- Selected text -

Wednesday, March 20, 2013

next, please

Stop the presses, lose your Twitter password, push over windmills with bulldozers, smash your rooftop solar panels with a tire iron. For Joe Nocera has found, at long last "A Real Carbon Solution." (Spoiler alert: It's coal!!!).

The specifics are quite interesting and hopeful. They're building a CCS (carbon capture and storage) plant in Texas. Texas being Texas, their "storage" plan, besides making some fertilizer, is to use the injected CO2 to extract more oil from dying wells.

Joe is excited by this. Finally, "Environmentalists could call off their war against the coal industry, thus saving tens of thousands of jobs." 

That's a huge relief. War, as we know, is hell. I am particularly anxious for the war to be over because, as you may know, I impregnated a coal miner during an extended tour, and I am now trying to get her and my child out of the apocalyptic hellscape that is the West Virginia countryside, but it's hard to get seats on the last chopper out of Charleston.

Mr. Nocera's raptures are of a piece with his, and his fellow travellers', determination to do nothing about climate change. Or really, not so much the determination to do nothing as the need to justify their "war" (to borrow Mr. Nocera's overwrought analogy) on the evil environmentalists and their job-destroying ways.

- Extracted data -
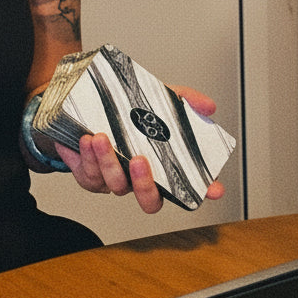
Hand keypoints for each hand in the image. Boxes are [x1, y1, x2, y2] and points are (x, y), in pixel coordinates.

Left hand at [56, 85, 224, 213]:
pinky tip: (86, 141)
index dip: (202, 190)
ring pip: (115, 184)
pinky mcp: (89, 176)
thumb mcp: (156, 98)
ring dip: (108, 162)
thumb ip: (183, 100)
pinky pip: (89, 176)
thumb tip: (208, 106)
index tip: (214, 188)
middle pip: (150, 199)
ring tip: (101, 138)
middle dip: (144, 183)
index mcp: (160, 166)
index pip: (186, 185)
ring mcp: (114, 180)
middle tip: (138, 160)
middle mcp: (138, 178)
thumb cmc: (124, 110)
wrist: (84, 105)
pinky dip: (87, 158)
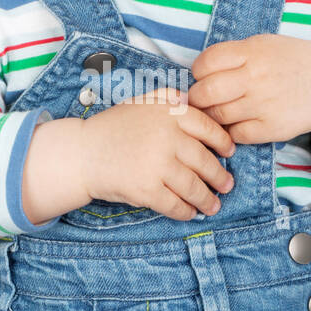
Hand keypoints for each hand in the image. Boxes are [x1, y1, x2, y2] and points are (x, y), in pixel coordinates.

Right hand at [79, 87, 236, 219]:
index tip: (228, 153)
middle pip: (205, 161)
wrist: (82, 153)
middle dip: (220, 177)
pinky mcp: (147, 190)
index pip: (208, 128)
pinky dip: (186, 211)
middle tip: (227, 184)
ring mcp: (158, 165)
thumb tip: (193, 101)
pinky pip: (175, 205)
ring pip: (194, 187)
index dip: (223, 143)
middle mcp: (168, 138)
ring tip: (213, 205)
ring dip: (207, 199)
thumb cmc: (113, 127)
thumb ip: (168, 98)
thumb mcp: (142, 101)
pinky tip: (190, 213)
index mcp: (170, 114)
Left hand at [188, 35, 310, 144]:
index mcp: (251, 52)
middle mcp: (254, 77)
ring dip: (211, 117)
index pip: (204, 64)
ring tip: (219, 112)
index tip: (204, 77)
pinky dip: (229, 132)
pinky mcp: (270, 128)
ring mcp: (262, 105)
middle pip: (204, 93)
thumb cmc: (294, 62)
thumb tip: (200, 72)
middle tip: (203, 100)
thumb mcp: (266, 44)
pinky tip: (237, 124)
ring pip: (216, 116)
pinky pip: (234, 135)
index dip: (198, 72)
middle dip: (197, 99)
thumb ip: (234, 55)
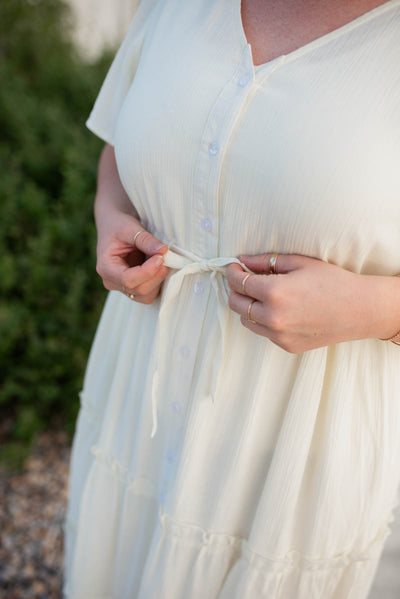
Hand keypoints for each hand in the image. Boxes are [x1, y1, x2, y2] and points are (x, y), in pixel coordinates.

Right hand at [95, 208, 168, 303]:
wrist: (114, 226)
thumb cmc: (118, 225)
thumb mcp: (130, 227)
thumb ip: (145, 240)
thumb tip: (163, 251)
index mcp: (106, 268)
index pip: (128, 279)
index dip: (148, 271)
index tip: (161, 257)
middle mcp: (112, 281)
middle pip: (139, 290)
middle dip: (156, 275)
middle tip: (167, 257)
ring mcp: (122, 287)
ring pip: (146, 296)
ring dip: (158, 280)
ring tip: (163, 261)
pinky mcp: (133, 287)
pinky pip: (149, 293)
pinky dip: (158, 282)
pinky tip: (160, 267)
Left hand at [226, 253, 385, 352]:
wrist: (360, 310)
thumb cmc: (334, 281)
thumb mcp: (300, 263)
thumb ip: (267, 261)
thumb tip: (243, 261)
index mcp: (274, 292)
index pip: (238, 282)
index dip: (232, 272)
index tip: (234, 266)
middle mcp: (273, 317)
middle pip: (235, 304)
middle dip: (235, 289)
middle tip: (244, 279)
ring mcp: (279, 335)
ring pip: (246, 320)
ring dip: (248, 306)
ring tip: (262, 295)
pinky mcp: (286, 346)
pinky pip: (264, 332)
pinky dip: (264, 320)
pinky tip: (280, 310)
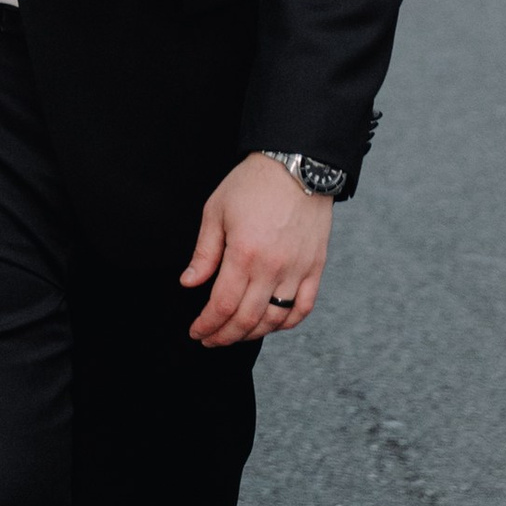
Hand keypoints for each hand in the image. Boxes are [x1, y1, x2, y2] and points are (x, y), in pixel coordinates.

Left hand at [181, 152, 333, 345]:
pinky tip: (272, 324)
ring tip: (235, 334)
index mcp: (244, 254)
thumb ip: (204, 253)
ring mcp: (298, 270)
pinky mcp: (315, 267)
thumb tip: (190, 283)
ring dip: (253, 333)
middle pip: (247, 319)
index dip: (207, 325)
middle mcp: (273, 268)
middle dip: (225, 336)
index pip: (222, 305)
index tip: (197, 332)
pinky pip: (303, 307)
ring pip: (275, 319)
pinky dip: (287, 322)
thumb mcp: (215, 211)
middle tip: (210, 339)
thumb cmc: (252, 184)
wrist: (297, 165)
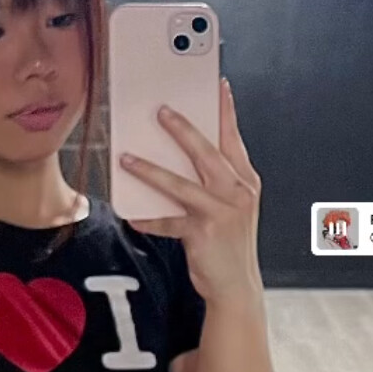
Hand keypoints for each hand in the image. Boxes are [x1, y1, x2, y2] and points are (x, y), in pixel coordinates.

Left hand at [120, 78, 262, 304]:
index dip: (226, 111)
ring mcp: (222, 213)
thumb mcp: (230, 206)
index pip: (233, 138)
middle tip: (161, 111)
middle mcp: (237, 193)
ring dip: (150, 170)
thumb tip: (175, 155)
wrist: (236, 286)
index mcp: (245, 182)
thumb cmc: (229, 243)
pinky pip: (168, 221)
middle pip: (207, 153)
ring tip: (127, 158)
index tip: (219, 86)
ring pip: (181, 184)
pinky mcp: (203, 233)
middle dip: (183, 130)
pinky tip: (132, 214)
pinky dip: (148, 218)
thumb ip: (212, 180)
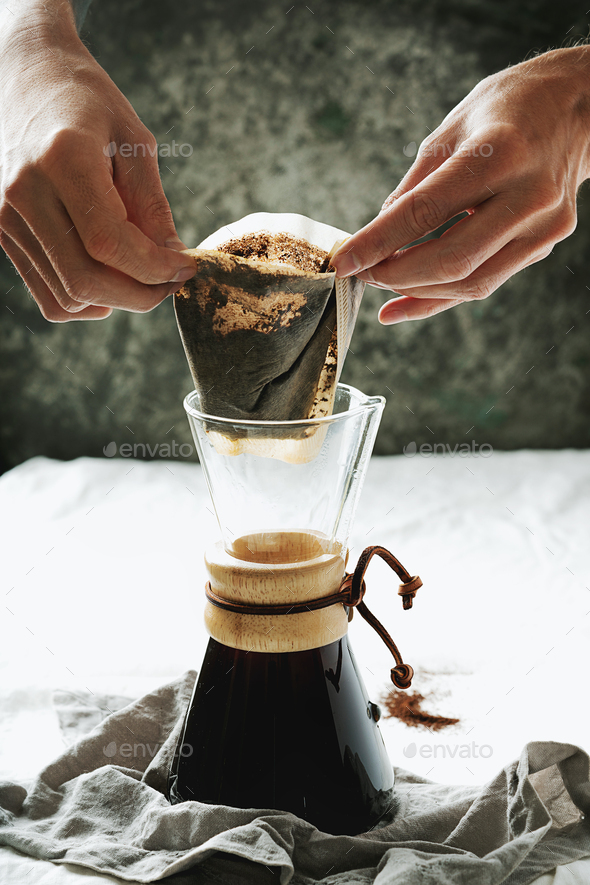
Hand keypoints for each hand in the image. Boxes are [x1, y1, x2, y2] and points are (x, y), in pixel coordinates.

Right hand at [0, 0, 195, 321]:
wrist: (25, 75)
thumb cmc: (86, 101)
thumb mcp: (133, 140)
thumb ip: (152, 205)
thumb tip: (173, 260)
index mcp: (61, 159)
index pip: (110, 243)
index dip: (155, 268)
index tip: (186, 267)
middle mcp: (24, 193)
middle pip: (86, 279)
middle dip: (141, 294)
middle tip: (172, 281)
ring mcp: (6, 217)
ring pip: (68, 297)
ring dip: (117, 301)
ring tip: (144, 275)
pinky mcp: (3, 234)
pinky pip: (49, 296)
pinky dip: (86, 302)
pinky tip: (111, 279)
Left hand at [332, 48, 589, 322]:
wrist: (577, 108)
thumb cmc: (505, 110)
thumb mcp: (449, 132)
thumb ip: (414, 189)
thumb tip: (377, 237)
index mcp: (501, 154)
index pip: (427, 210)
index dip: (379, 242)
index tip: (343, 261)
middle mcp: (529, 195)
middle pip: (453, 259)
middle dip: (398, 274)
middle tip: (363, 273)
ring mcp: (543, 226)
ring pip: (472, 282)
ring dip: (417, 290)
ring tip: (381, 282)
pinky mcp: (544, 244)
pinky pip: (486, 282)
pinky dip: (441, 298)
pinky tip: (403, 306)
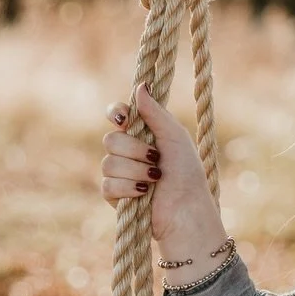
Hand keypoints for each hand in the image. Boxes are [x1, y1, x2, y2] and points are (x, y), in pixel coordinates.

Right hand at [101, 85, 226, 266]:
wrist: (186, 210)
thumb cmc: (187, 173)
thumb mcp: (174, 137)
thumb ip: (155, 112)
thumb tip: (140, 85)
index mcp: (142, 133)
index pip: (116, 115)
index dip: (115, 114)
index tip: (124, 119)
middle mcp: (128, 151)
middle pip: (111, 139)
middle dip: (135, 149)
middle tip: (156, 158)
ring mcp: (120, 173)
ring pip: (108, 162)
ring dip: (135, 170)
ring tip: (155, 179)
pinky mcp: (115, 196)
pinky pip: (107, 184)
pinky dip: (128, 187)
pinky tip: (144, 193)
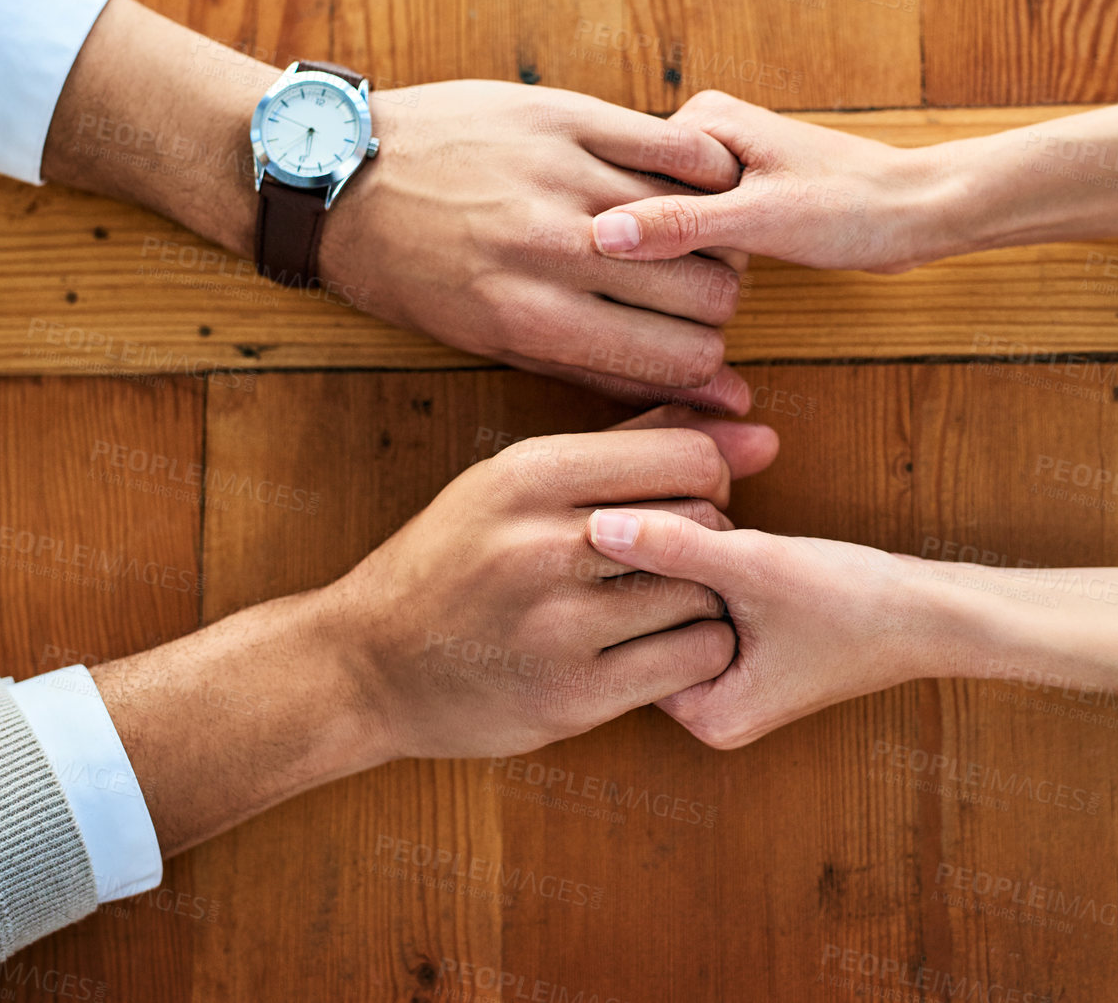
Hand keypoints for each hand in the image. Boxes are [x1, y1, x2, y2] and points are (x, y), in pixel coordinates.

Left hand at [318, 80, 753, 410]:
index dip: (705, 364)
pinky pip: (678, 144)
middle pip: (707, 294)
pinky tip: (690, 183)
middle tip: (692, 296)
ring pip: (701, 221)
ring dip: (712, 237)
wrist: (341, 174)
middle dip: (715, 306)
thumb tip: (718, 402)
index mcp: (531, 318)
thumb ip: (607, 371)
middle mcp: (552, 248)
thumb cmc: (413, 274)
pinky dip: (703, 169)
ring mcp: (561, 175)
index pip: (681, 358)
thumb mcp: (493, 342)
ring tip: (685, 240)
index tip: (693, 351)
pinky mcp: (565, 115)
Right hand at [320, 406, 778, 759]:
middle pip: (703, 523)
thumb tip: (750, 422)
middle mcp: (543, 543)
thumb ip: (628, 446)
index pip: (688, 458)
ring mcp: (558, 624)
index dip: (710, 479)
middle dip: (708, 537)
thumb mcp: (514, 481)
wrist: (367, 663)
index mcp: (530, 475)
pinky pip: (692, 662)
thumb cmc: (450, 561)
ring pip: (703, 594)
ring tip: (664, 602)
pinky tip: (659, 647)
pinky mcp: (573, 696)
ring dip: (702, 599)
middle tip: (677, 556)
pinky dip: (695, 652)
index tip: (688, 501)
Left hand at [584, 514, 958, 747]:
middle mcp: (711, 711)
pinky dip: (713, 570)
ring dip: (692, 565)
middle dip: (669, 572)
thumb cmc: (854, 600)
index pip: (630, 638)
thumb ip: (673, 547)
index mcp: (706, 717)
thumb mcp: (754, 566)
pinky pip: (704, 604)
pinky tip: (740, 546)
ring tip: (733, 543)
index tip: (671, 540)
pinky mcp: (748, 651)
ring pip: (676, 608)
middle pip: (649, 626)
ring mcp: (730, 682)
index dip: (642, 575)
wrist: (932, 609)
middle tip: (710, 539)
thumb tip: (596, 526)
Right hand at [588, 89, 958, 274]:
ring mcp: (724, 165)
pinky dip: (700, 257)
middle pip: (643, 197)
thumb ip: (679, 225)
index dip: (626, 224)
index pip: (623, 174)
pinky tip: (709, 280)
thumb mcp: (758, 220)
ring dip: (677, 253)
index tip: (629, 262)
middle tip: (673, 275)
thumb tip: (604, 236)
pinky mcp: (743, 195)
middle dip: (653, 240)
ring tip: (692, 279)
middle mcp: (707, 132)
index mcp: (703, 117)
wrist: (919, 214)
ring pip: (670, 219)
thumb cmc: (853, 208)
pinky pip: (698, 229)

- Brief -
Extend the post above about Joe Nocera's carbon-capture column, beginning right after its last sentence.

- Result of the exercise -
Nocera recognizes that the status quo, that of thousands of "climate-destroying coal-fired plants," is destructive and wrong. But he has staked out a prominent position as a strong advocate for "climate-destroying" fossil fuel burning. To his credit, he does not pretend that CO2 emissions do not cause climate change or that climate change is not dangerous and destructive. But that leaves him with a couple of options, one more palatable than the other:

  1.  1. He could admitt that yes, it has been evident for some time that we need to stop burning coal ASAP. Those nasty environmentalists were right, and Joe Nocera and friends were wrong.
  2. A miraculous new technology is going to save us! Joe Nocera and friends were right to eschew useless pain as we await the un-midwifed, self-funded, market-driven coal-burning "Real Carbon Solution"!
Let's hope this new experiment with CCS proves to be everything Nocera thinks it is, and more. The cynic in me expects that it, like most innovations, will take longer to build, cost more to operate, and be less perfectly effective than planned. The cynic would similarly like to place a small bet that Nocera and his ilk will soon after find a new miracle solution, which will again obviate in their minds the need to undertake collective political action to cut our emission, wunderwaffes notwithstanding.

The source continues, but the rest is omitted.